Friday, September 09, 2005

Krauthammer Plays The "Blame Game"


Today, Charles Krauthammer tells us who we should blame for the post-hurricane fiasco in New Orleans. I can't argue too much with his essential points, as I've posted similar sentiments here - Blame Bush all you want, but state and local authorities bear responsibility, and the federal disaster management "professionals" who displayed astonishing incompetence bear responsibility and Bush, though bearing responsibility for the appointment of those incompetents (both at DHS and FEMA) and for not kicking them in their butts after their initial fumbles, can appropriately delegate responsibility for this type of disaster. But he loses me with his last two points - blaming Congress for making DHS too bureaucratic? Blaming the American people for not supporting good energy policy?

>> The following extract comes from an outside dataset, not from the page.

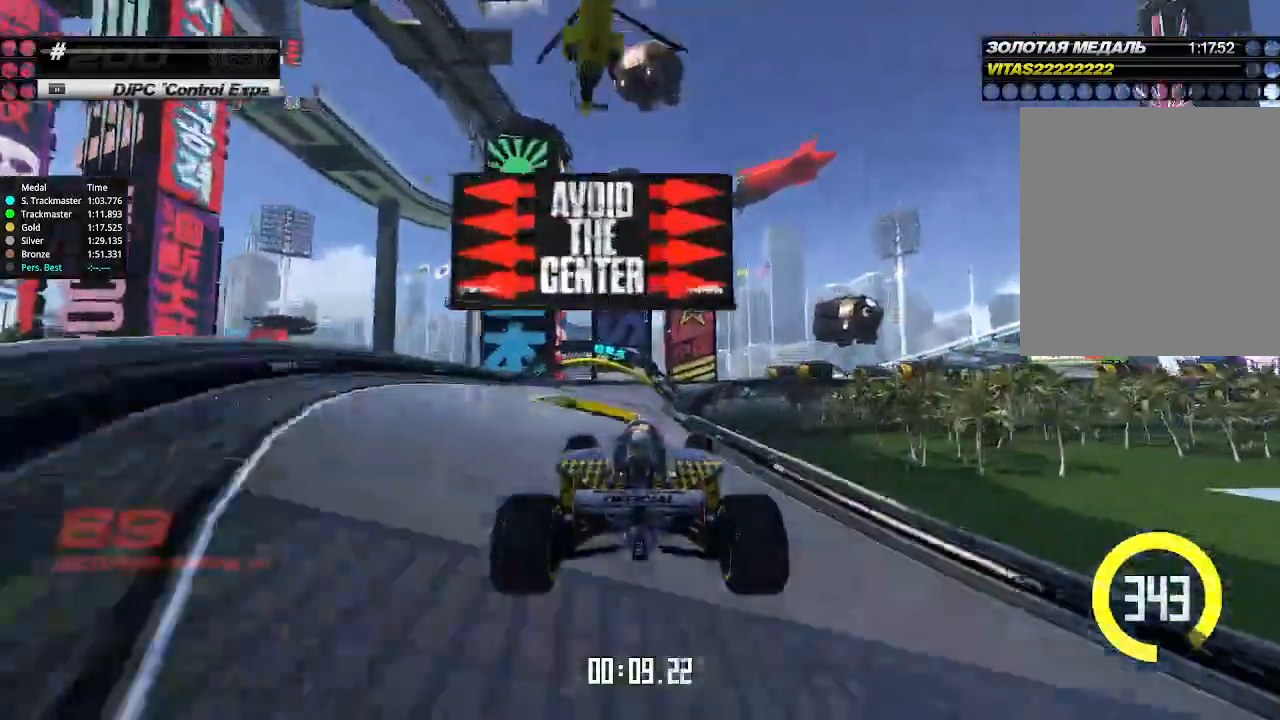
{"keys": ["right", "up"], "events": []}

That last point in fact seems inconsistent with his earlier claims.
This kind of stupidity merits no attention whatsoever, but I'll give it a paragraph. There is no relationship between global warming and the frequency and intensity of Atlantic hurricanes. Period. The problem with the evacuation of New Orleans is not that National Guardsmen in Iraq could not get to New Orleans but that National Guardsmen in Louisiana did not get to New Orleans. As for the Bush tax cuts, administration budget requests for New Orleans flood control during the five Bush years exceed those of the five preceding Clinton years. The notion that the allegedly missing revenue would have been spent wisely by Congress, targeted precisely to the levees of New Orleans, and that the reconstruction would have been completed in time, is a threefold fallacy. The argument ends when you realize that, as The Post noted, "the levees that failed were already completed projects."
(That's a great initial straight line, but I'll resist the temptation.)

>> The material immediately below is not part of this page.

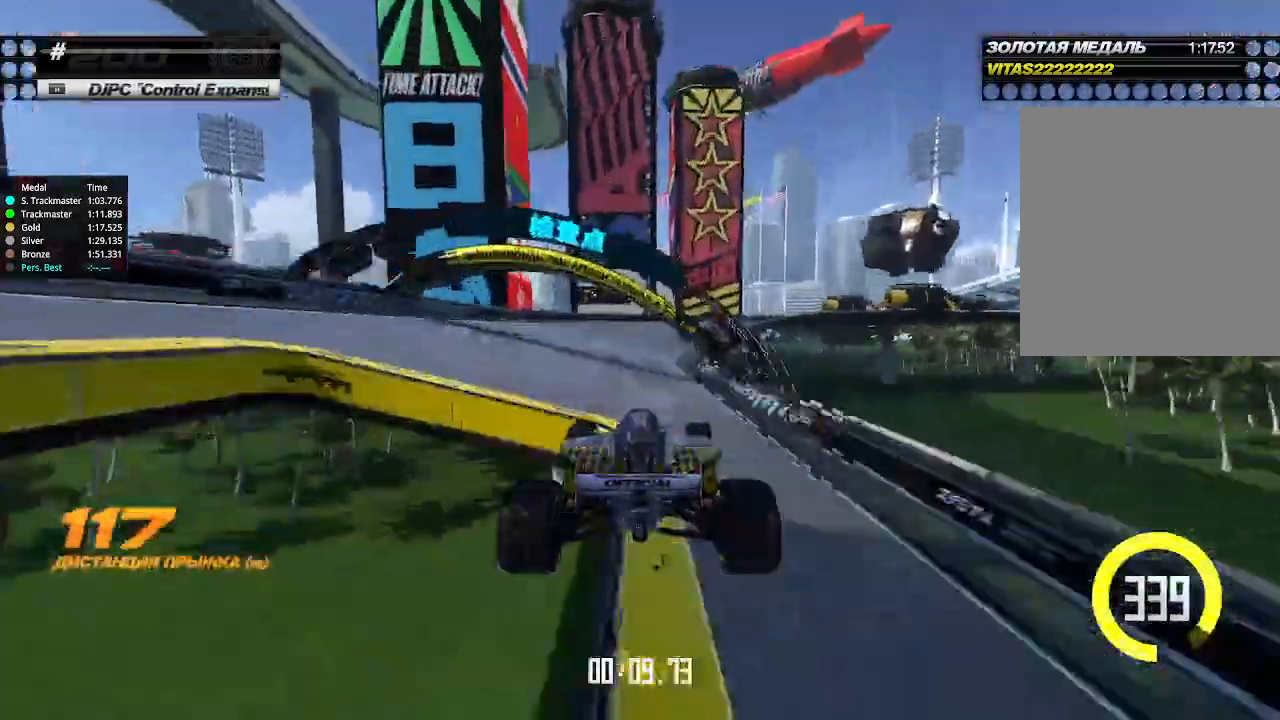
{"keys": ["down", "right"], "events": [[33, "right", "up"], [167, "up", "up"], [200, "down", "down"], [200, "right", "down"]]}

It would be more correct to assert that the consensus view of scientists and climatologists is that there is insufficient evidence to suggest that recent Atlantic hurricanes represent anything but part of a climatic cycle. There is a scientific consensus that global warming has not changed Atlantic wind patterns so as to affect Hurricane formation or strength. There are, however, scientists who look at sea surface temperatures, known to contribute to hurricane strength, and suggest that those temperatures are increasing as a result of global warming with a resulting increase in the severity of hurricanes. Time will tell - either the recent pattern will subside and the Krauthammer group will say "I told you so", or the pattern will continue to a point where it becomes statistically impossible to attribute the hurricanes to normal weather cycles, and other hypotheses will take the fore.

It is also reasonable to assume that the proposed projects which might have prevented this type of disaster, even if given the full backing of the Bush Administration, would have been far from completion and probably would not have made any difference.

But how do I reconcile the claim, "There is no relationship between global warming and the frequency and intensity of Atlantic hurricanes" with the blame, "The American people ... have made it impossible for any politician to make any responsible energy policy over the past 30 years"? Once you remove climate change from the equation, what does energy policy have to do with the disaster in New Orleans? (Also, did I overlook Krauthammer's columns where he took on the Bush Administration's energy policy, and its permitting energy interests to effectively write its energy bills? Perhaps he's describing himself as a microcosm of the "American people"?)

And what of his introduction?
In less enlightened times there was no catastrophe independent of human agency. When the plague or some other natural disaster struck, witches were burned, Jews were massacred and all felt better (except the witches and Jews).

A few centuries later, our progressive thinkers have progressed not an inch. No fall of a sparrow on this planet is not attributed to sin and human perfidy. The three current favorites are: (1) global warming, (2) the war in Iraq and (3) tax cuts. Katrina hits and the unholy trinity is immediately invoked to damn sinner-in-chief George W. Bush.
As much fun as Krauthammer has pretending otherwise, the heirs to the "less enlightened times" he describes are not political progressives. They are "religious leaders" like Pat Robertson, who pray for the death of Supreme Court Justices, and blame gays, wiccans, and Planned Parenthood for disasters (natural and man-made). I know Krauthammer is an ideologue, but is he too closely aligned politically with the "religious right" to even notice what its more extreme elements are actually saying about this disaster (or 9/11)?